Up towards the summit on an inaccessible ledge I found a couple of odd yellow flowered plants reminiscent of Ragwort but obviously shorter and with very different narrow straight leaves.........any ideas..........see the photo below (sorry about the quality but it was rather windy!). Other plants included Heath Spotted Orchids, and the mountain was full of flowering Heather,English Stonecrop, Navelwort, Tormentill, and Thyme; all together making for a magnificent sight.

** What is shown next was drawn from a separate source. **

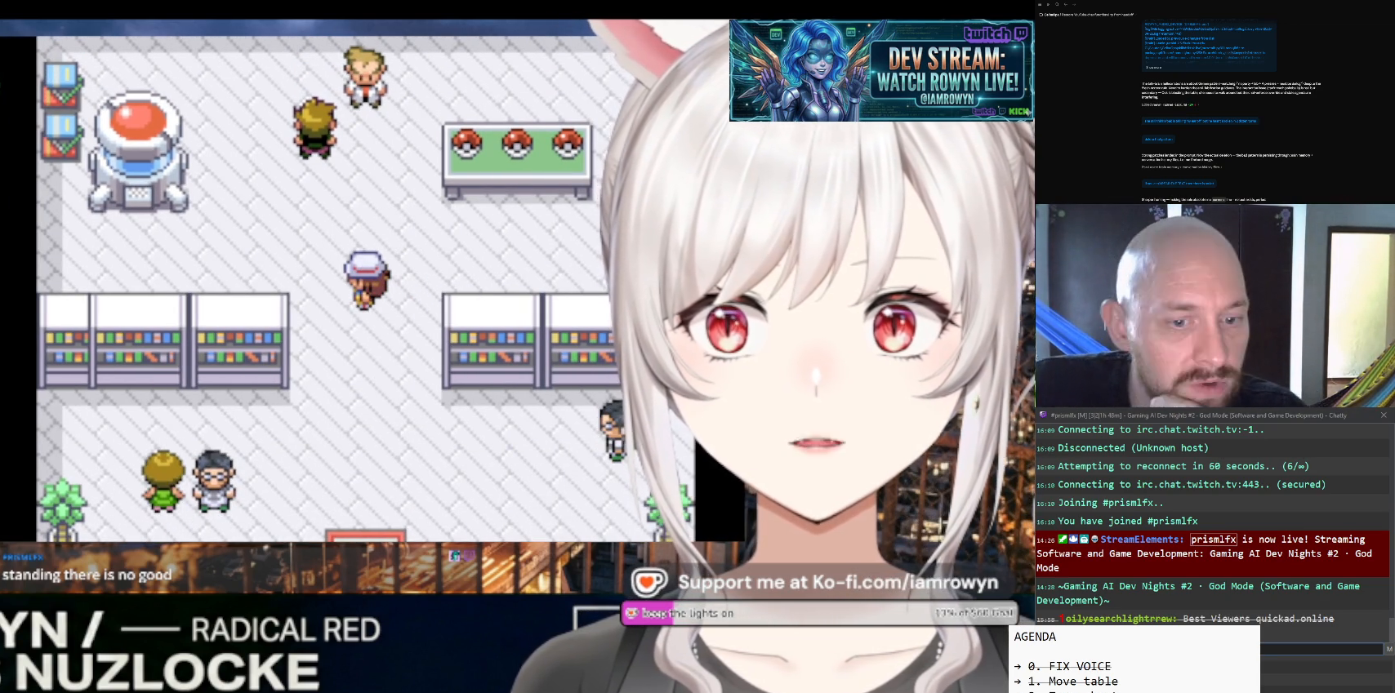
{"buttons": ["DPAD_LEFT"], "events": []}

Hope you enjoy some of the shots.

Heath Spotted Orchid, Moel Siabod

Tuesday, 12 July 2011

Hummingbird Hawkmoth

I was delighted to find a Hummingbird Hawkmoth hovering around the front gardens in my road today, it has been a few years since I have seen one in the UK, a little overdue if you ask me; as everyone under the sun seems to be spotting these little critters in their gardens this summer. After I had ran into the house and returned with the camera, the little git had of course departed, oh well maybe next time. At 7.30pm today on Greenbank Drive I again heard a Ring-Necked Parakeet calling, coming from the vicinity of the Allotments/Greenbank Lane area. I have again heard a Little Owl calling during the night from my home, but no sign during the day, Pipistrelles have been up and down my road lately; coming from the wooded northern end of Greenbank Park. A Redshank flew over my mums house in Wavertree calling during the early hours of Sunday morning as well as distant calling Bullfinches which seemed to be coming from the vicinity of the railway sidings off Mill Lane (a great local breeding season record). Also a Redpoll over my home today heading South and a calling Nuthatch in Greenbank Park.

Thursday, 7 July 2011

Foxing Around

An evening stroll yesterday produced three separate Foxes in the local area, with one in Greenbank Park being very approachable indeed, it is great seeing a decent local population in the area; but I always worry when they are so obvious that they will attract the scalies and their dogs!
I have just walked down Greenbank Lane outside of Greenbank College when a massive din in the canopy alerted me to a family of Ring-Necked Parakeets, they where there for at least five minutes and seemed to consist of two or three juveniles hounding a parent for food, surprisingly hard to locate in the canopy their calls certainly caught my attention. So they are breeding locally! My guess is in the University of Liverpool Rathbone Estate or the adjacent Commonwealth Cricket Ground area, to which they then flew towards. I hope these birds do well; they have only been in the area since the winter and already have bred.......not a bad start.
In Sefton Park yesterday the family of Mute Swans was now down to only two adults and one juvenile, not sure what has happened but its never usually natural causes...............yobs, dogs, anglers..........need I go on! Elsewhere in the park the two adult Little Grebes where around but no sign of any young, Goldcrests, Blackcaps, and Treecreepers in song, Painted Lady, Red Admirals, Green Veined Whites, Small and Large Whites in the park too.
A Buzzard moved low East over Penny Lane accompanied by mobbing Crows yesterday afternoon.
Pipistrelles over my home lately too.